### About this task
Work out how many lines in the data hold the string "Merk". Reply with only that number.

+===+

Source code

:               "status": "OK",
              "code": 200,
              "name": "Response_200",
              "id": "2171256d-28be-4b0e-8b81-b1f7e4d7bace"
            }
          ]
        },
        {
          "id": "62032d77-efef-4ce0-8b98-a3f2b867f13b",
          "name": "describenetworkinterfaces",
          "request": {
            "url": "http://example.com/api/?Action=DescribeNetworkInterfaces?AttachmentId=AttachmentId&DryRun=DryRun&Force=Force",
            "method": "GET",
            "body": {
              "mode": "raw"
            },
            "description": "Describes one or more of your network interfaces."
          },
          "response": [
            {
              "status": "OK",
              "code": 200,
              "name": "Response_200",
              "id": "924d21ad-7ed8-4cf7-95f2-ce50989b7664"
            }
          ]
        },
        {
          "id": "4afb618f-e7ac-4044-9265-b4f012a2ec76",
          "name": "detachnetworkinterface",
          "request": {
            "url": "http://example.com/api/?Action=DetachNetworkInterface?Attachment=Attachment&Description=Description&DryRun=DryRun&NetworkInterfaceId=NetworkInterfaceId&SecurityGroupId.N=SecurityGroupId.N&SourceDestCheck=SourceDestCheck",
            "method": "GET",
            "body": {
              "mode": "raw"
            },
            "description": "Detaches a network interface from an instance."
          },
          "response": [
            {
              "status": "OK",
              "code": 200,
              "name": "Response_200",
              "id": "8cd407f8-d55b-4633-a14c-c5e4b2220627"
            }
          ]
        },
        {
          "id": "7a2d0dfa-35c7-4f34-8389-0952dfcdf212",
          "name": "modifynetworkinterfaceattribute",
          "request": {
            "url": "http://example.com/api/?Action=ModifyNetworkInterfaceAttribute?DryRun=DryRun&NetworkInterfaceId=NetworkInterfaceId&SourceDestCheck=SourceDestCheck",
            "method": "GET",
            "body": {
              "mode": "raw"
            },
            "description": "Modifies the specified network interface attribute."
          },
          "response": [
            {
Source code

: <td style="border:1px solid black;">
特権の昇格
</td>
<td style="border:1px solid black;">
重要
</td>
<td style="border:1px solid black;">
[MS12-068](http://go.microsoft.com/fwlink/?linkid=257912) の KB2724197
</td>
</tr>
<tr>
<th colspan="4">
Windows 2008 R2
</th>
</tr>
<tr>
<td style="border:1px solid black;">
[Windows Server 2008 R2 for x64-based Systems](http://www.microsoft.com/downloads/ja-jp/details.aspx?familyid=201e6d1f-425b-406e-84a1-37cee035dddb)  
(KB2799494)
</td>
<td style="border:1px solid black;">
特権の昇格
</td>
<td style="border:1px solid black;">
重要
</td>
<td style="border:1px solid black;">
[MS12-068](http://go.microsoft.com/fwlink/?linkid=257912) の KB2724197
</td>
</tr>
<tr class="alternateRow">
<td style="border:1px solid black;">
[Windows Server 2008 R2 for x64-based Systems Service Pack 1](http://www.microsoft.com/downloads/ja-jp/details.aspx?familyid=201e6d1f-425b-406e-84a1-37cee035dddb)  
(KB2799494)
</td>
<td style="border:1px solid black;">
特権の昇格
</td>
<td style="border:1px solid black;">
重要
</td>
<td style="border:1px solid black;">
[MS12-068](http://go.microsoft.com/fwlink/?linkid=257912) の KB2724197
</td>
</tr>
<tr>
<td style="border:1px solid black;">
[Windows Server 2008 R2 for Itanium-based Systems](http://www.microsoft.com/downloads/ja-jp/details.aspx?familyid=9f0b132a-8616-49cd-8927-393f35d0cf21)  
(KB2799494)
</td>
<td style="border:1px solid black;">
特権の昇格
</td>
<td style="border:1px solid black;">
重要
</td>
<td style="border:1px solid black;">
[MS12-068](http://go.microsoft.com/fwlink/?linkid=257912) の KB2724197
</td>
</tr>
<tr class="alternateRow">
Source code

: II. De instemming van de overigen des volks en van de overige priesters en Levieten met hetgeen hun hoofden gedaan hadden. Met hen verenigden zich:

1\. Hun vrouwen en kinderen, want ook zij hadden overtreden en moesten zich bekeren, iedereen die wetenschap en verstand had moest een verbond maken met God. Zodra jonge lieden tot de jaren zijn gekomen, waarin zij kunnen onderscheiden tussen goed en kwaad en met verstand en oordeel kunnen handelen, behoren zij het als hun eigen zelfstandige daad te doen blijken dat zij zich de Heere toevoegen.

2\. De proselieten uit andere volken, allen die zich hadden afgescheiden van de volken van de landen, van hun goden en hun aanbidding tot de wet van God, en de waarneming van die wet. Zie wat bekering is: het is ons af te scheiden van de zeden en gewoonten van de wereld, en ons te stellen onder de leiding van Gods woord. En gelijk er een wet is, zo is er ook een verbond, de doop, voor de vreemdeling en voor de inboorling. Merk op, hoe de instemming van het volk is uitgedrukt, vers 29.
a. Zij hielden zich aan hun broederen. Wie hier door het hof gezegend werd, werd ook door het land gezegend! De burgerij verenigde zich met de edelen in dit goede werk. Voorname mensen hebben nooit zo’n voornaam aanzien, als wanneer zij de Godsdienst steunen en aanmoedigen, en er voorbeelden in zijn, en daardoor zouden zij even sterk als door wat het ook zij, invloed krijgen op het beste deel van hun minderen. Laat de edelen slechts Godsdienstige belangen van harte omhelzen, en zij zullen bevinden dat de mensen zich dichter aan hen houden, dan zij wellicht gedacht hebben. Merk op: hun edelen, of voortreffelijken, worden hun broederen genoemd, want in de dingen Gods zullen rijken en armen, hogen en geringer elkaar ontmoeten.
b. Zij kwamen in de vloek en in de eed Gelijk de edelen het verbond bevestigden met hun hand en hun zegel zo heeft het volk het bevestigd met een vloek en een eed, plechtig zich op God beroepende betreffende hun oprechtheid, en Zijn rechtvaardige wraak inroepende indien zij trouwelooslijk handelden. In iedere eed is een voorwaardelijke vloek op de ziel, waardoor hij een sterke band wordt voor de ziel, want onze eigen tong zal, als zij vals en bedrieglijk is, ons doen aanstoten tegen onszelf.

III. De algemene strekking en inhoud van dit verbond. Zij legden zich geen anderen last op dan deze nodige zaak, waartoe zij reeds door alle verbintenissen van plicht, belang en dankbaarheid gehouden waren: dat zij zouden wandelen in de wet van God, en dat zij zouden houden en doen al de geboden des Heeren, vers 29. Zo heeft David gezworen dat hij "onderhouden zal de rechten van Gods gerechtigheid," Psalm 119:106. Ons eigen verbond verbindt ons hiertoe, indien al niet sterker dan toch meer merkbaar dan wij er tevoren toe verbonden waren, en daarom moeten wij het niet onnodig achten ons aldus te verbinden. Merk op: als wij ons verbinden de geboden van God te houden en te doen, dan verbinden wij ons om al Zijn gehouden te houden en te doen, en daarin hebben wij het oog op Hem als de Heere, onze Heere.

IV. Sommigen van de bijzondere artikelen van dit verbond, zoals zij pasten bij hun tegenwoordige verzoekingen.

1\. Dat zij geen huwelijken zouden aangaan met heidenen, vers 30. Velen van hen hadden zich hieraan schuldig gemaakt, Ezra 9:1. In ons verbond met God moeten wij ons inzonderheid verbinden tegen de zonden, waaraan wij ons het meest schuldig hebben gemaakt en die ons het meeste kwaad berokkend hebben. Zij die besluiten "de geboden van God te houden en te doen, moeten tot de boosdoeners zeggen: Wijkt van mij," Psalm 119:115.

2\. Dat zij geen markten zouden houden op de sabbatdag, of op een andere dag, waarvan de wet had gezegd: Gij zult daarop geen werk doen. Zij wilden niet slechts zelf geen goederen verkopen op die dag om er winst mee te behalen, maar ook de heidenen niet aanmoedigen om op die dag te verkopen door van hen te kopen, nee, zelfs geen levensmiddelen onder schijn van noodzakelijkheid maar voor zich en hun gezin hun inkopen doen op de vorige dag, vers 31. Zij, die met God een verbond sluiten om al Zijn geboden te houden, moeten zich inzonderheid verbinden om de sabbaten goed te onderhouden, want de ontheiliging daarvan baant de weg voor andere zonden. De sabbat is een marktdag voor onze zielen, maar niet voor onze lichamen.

+===+

### Exercise answer
3